Le recenti elezioni in Sicilia confermano la tendenza, se ce ne fosse stato bisogno, con la grande maggioranza dell’elettorato diviso fra la coalizione di destra, che esibisce il redivivo Berlusconi, e le Cinque stelle che hanno visto raddoppiare i propri voti, mentre il Partito democratico scade nell’irrilevanza.

Ma non basta. L’evento più rilevante dell’anno che si avvia al termine l’abbandono da parte di Angela Merkel del tentativo di formare in Germania un governo di coalizione fra CDU- CSU, Verdi e Liberali. Per la prima volta l’instabilità tocca il paese guida dell’eurozona. Le avvisaglie si erano viste con il risultato delle elezioni di settembre, quando l’alleanza Cdu-Csu guidata da Merkel aveva sperimentato il peggiore risultato del dopoguerra. Ora l’alternativa sembra essere fra un governo di minoranza e nuove elezioni dall’esito ancora più incerto. Quali che siano gli sviluppi, la partnership franco-tedesca ne esce indebolita. Macron dovrà fare i conti con un governo tedesco caratterizzato da posizioni più rigide, ulteriormente spostato sulla linea di Schauble, ora alla presidenza del Bundenstag. La partnership franco-tedesca ne esce più debole, proprio quando l’eurozona soffre la maggiore crisi dopo la sua nascita.

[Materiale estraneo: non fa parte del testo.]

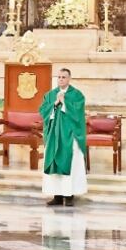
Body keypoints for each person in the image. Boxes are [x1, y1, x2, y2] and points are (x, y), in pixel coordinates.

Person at [39, 68, 87, 206]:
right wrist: (55, 103)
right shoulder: (50, 95)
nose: (61, 79)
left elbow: (78, 113)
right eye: (59, 77)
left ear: (69, 78)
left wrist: (64, 102)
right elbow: (43, 111)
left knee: (71, 164)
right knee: (54, 163)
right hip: (54, 136)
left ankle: (70, 195)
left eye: (64, 77)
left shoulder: (77, 95)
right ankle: (57, 195)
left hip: (71, 136)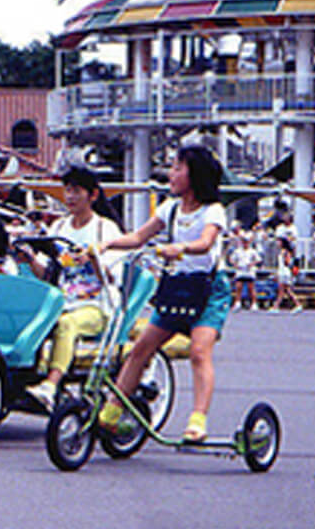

In ogni caso, la crisi dell’euro e dello schieramento politico che con maggiore abnegazione lo ha sostenuto in Europa, non indica un imminente crollo dell’eurozona. Gli imperi hanno sempre attraversato prima dell’eclissi, lunghe fasi di decadenza e disgregazione. Le profezie sui tempi e i modi con i quali la crisi continuerà ad evolvere lasciano il tempo che trovano.

In Italia viviamo una situazione singolare. Il problema del fallimento dell’euro è semplicemente oscurato. Si attendono le elezioni generali della primavera, dalle quali, tuttavia, secondo le previsioni correnti, uscirà un risultato che non consentirà di formare una maggioranza di governo; salvo un governo del Presidente col mandato di organizzare nuove elezioni. E questo mentre, in particolare, l’Italia dovrà confrontarsi con la fine del Quantitative easing, col quale Draghi ha posto finora una diga agli attacchi speculativi contro l’euro, particolarmente disastrosi per un paese come l’Italia che deve finanziare il più alto debito pubblico dell’eurozona dopo la Grecia.

I fallimenti dell’euro o comunque li si voglia definire hanno imposto un duro prezzo all’economia della maggior parte dei paesi dell’eurozona in termini di crescita, di disoccupazione, di esplosione delle diseguaglianze. E hanno, al tempo stesso, messo in crisi, quando non eliminato dalla scena, la vecchia sinistra di governo. Dovrebbero, questi dati di fatto, costituire l’argomento ineludibile del dibattito nella sinistra italiana, o di quello che ne rimane. Ma, mentre in Europa il dibattito riemerge, sia pure con difficoltà e in ordine sparso, in Italia finora si è preferito esorcizzarlo.